In some cases, an attribute is optional only if another attribute of the value object has an assigned value. The "optionality" of attribute sometimesOptional depends on the value of the attribute actionType. Maybe action holds values that stand for the actions: for example addSomething = 1, updateSomething = 2, and deleteSomthing = 3. If action's value is 1 or 3, the sometimesOptional attribute is not optional. If the action value equals 2, it is optional.
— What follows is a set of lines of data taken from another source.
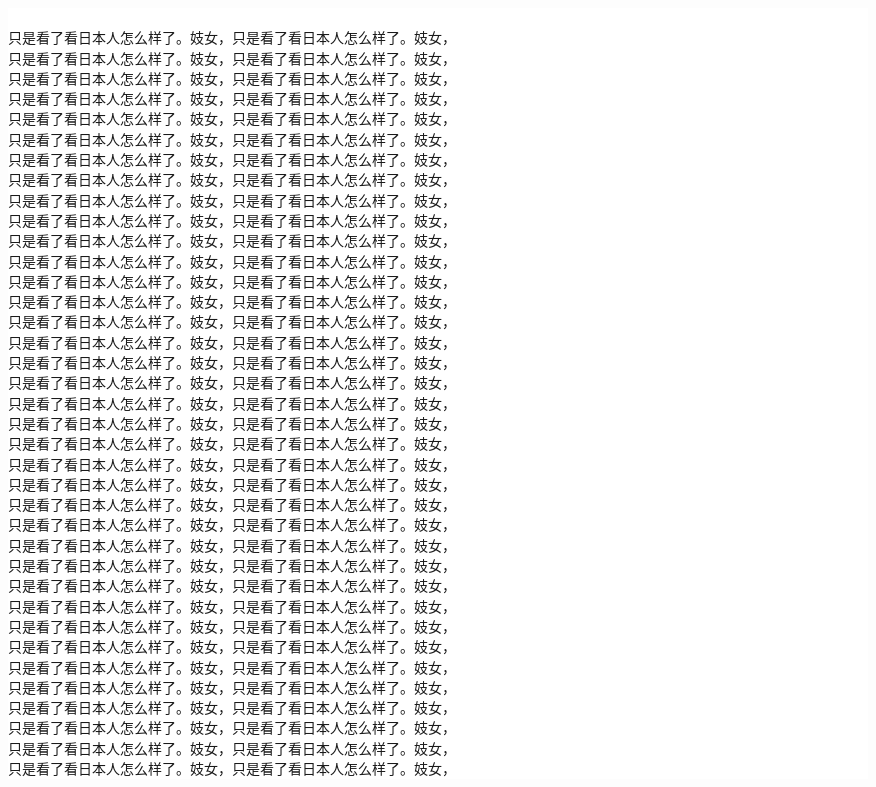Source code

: <br>只是看了看日本人怎么样了。妓女，只是看了看日本人怎么样了。妓女，
<br>只是看了看日本人怎么样了。妓女，只是看了看日本人怎么样了。妓女，
<br>只是看了看日本人怎么样了。妓女，只是看了看日本人怎么样了。妓女，
<br>只是看了看日本人怎么样了。妓女，只是看了看日本人怎么样了。妓女，
<br>只是看了看日本人怎么样了。妓女，只是看了看日本人怎么样了。妓女，
<br>只是看了看日本人怎么样了。妓女，只是看了看日本人怎么样了。妓女，
<br>只是看了看日本人怎么样了。妓女，只是看了看日本人怎么样了。妓女，
<br>只是看了看日本人怎么样了。妓女，只是看了看日本人怎么样了。妓女，
<br>只是看了看日本人怎么样了。妓女，只是看了看日本人怎么样了。妓女，
<br>只是看了看日本人怎么样了。妓女，只是看了看日本人怎么样了。妓女，
<br>只是看了看日本人怎么样了。妓女，只是看了看日本人怎么样了。妓女，
<br>只是看了看日本人怎么样了。妓女，只是看了看日本人怎么样了。妓女，
<br>只是看了看日本人怎么样了。妓女，只是看了看日本人怎么样了。妓女，
<br>只是看了看日本人怎么样了。妓女，只是看了看日本人怎么样了。妓女，
<br>只是看了看日本人怎么样了。妓女，只是看了看日本人怎么样了。妓女，
<br>只是看了看日本人怎么样了。妓女，只是看了看日本人怎么样了。妓女，
<br>只是看了看日本人怎么样了。妓女，只是看了看日本人怎么样了。妓女，
<br>只是看了看日本人怎么样了。妓女，只是看了看日本人怎么样了。妓女，
<br>只是看了看日本人怎么样了。妓女，只是看了看日本人怎么样了。妓女，
<br>只是看了看日本人怎么样了。妓女，只是看了看日本人怎么样了。妓女，
<br>只是看了看日本人怎么样了。妓女，只是看了看日本人怎么样了。妓女，
<br>只是看了看日本人怎么样了。妓女，只是看了看日本人怎么样了。妓女，
<br>只是看了看日本人怎么样了。妓女，只是看了看日本人怎么样了。妓女，
<br>只是看了看日本人怎么样了。妓女，只是看了看日本人怎么样了。妓女，
<br>只是看了看日本人怎么样了。妓女，只是看了看日本人怎么样了。妓女，
<br>只是看了看日本人怎么样了。妓女，只是看了看日本人怎么样了。妓女，
<br>只是看了看日本人怎么样了。妓女，只是看了看日本人怎么样了。妓女，
<br>只是看了看日本人怎么样了。妓女，只是看了看日本人怎么样了。妓女，
<br>只是看了看日本人怎么样了。妓女，只是看了看日本人怎么样了。妓女，
<br>只是看了看日本人怎么样了。妓女，只是看了看日本人怎么样了。妓女，
<br>只是看了看日本人怎么样了。妓女，只是看了看日本人怎么样了。妓女，
<br>只是看了看日本人怎么样了。妓女，只是看了看日本人怎么样了。妓女，
<br>只是看了看日本人怎么样了。妓女，只是看了看日本人怎么样了。妓女，
<br>只是看了看日本人怎么样了。妓女，只是看了看日本人怎么样了。妓女，
<br>只是看了看日本人怎么样了。妓女，只是看了看日本人怎么样了。妓女，
<br>只是看了看日本人怎么样了。妓女，只是看了看日本人怎么样了。妓女，
<br>只是看了看日本人怎么样了。妓女，只是看了看日本人怎么样了。妓女，
</h1>
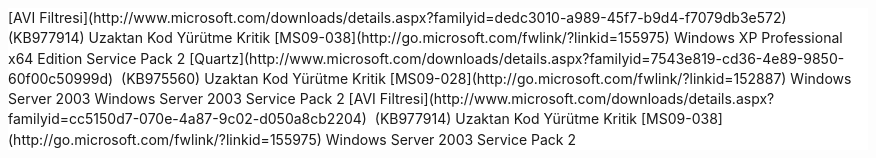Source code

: <td style="border:1px solid black;">
[AVI Filtresi](http://www.microsoft.com/downloads/details.aspx?familyid=dedc3010-a989-45f7-b9d4-f7079db3e572)   
(KB977914)
</td>
<td style="border:1px solid black;">
Uzaktan Kod Yürütme
</td>
<td style="border:1px solid black;">
Kritik
</td>
<td style="border:1px solid black;">
[MS09-038](http://go.microsoft.com/fwlink/?linkid=155975)
</td>
</tr>
<tr class="alternateRow">
<td style="border:1px solid black;">
Windows XP Professional x64 Edition Service Pack 2
</td>
<td style="border:1px solid black;">
[Quartz](http://www.microsoft.com/downloads/details.aspx?familyid=7543e819-cd36-4e89-9850-60f00c50999d)   
(KB975560)
</td>
<td style="border:1px solid black;">
Uzaktan Kod Yürütme
</td>
<td style="border:1px solid black;">
Kritik
</td>
<td style="border:1px solid black;">
[MS09-028](http://go.microsoft.com/fwlink/?linkid=152887)
</td>
</tr>
<tr>
<th colspan="5">
Windows Server 2003
</th>
</tr>
<tr>
<td style="border:1px solid black;">
Windows Server 2003 Service Pack 2
</td>
<td style="border:1px solid black;">
[AVI Filtresi](http://www.microsoft.com/downloads/details.aspx?familyid=cc5150d7-070e-4a87-9c02-d050a8cb2204)   
(KB977914)
</td>
<td style="border:1px solid black;">
Uzaktan Kod Yürütme
</td>
<td style="border:1px solid black;">
Kritik
</td>
<td style="border:1px solid black;">
[MS09-038](http://go.microsoft.com/fwlink/?linkid=155975)
</td>
</tr>
<tr class="alternateRow">
<td style="border:1px solid black;">
Windows Server 2003 Service Pack 2
</td>
<td style="border:1px solid black;">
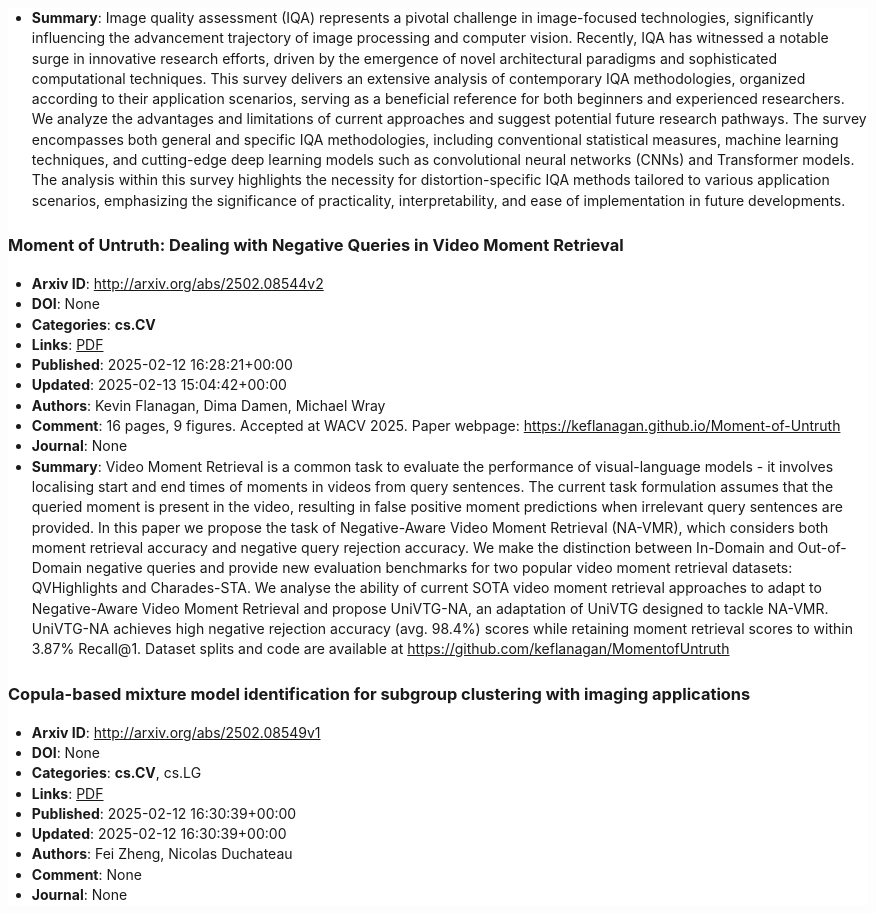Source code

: - **Summary**: Image quality assessment (IQA) represents a pivotal challenge in image-focused technologies, significantly influencing the advancement trajectory of image processing and computer vision. Recently, IQA has witnessed a notable surge in innovative research efforts, driven by the emergence of novel architectural paradigms and sophisticated computational techniques. This survey delivers an extensive analysis of contemporary IQA methodologies, organized according to their application scenarios, serving as a beneficial reference for both beginners and experienced researchers. We analyze the advantages and limitations of current approaches and suggest potential future research pathways. The survey encompasses both general and specific IQA methodologies, including conventional statistical measures, machine learning techniques, and cutting-edge deep learning models such as convolutional neural networks (CNNs) and Transformer models. The analysis within this survey highlights the necessity for distortion-specific IQA methods tailored to various application scenarios, emphasizing the significance of practicality, interpretability, and ease of implementation in future developments.



### Moment of Untruth: Dealing with Negative Queries in Video Moment Retrieval
- **Arxiv ID**: http://arxiv.org/abs/2502.08544v2
- **DOI**: None
- **Categories**: **cs.CV**
- **Links**: [PDF](http://arxiv.org/pdf/2502.08544v2)
- **Published**: 2025-02-12 16:28:21+00:00
- **Updated**: 2025-02-13 15:04:42+00:00
- **Authors**: Kevin Flanagan, Dima Damen, Michael Wray
- **Comment**: 16 pages, 9 figures. Accepted at WACV 2025. Paper webpage:
  https://keflanagan.github.io/Moment-of-Untruth
- **Journal**: None
- **Summary**: Video Moment Retrieval is a common task to evaluate the performance of visual-language models - it involves localising start and end times of moments in videos from query sentences. The current task formulation assumes that the queried moment is present in the video, resulting in false positive moment predictions when irrelevant query sentences are provided. In this paper we propose the task of Negative-Aware Video Moment Retrieval (NA-VMR), which considers both moment retrieval accuracy and negative query rejection accuracy. We make the distinction between In-Domain and Out-of-Domain negative queries and provide new evaluation benchmarks for two popular video moment retrieval datasets: QVHighlights and Charades-STA. We analyse the ability of current SOTA video moment retrieval approaches to adapt to Negative-Aware Video Moment Retrieval and propose UniVTG-NA, an adaptation of UniVTG designed to tackle NA-VMR. UniVTG-NA achieves high negative rejection accuracy (avg. $98.4\%$) scores while retaining moment retrieval scores to within $3.87\%$ Recall@1. Dataset splits and code are available at https://github.com/keflanagan/MomentofUntruth



### Copula-based mixture model identification for subgroup clustering with imaging applications
- **Arxiv ID**: http://arxiv.org/abs/2502.08549v1
- **DOI**: None
- **Categories**: **cs.CV**, cs.LG
- **Links**: [PDF](http://arxiv.org/pdf/2502.08549v1)
- **Published**: 2025-02-12 16:30:39+00:00
- **Updated**: 2025-02-12 16:30:39+00:00
- **Authors**: Fei Zheng, Nicolas Duchateau
- **Comment**: None
- **Journal**: None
We must set the optionality of sometimesOptional when we set the value for actionType:

public void setActionType(int actionType)
{
   this.actionType = actionType;
   super.clearOptionalMethods( );
   switch( this.actionType )
   {
      case ActionParameter.ACTION_ADD :
         super.addOptionalMethod( "getSometimesOptional4" );
         super.addOptionalMethod( "getSometimesOptional5" );
         break;
      case ActionParameter.ACTION_UPDATE :
         super.addOptionalMethod( "getSometimesOptional1" );
         break;
      case ActionParameter.ACTION_REMOVE :
         super.addOptionalMethod( "getSometimesOptional1" );
         super.addOptionalMethod( "getSometimesOptional2" );
         super.addOptionalMethod( "getSometimesOptional3" );
         break;
       default :
         break;
   }
}

You can see that it's necessary to clear the list of optional methods because if you set the actionType more than once, more and more methods will be added as optional methods. Another solution involves implementing an AddActionParameter, an UpdateActionParameter, and a RemoveActionParameter, which all extend the AbstractParameter class. Then you won't need the attribute actionType! But maybe the class with the actionType attribute exists and has been used often. So to refactor the class easily, you must use the switch statement.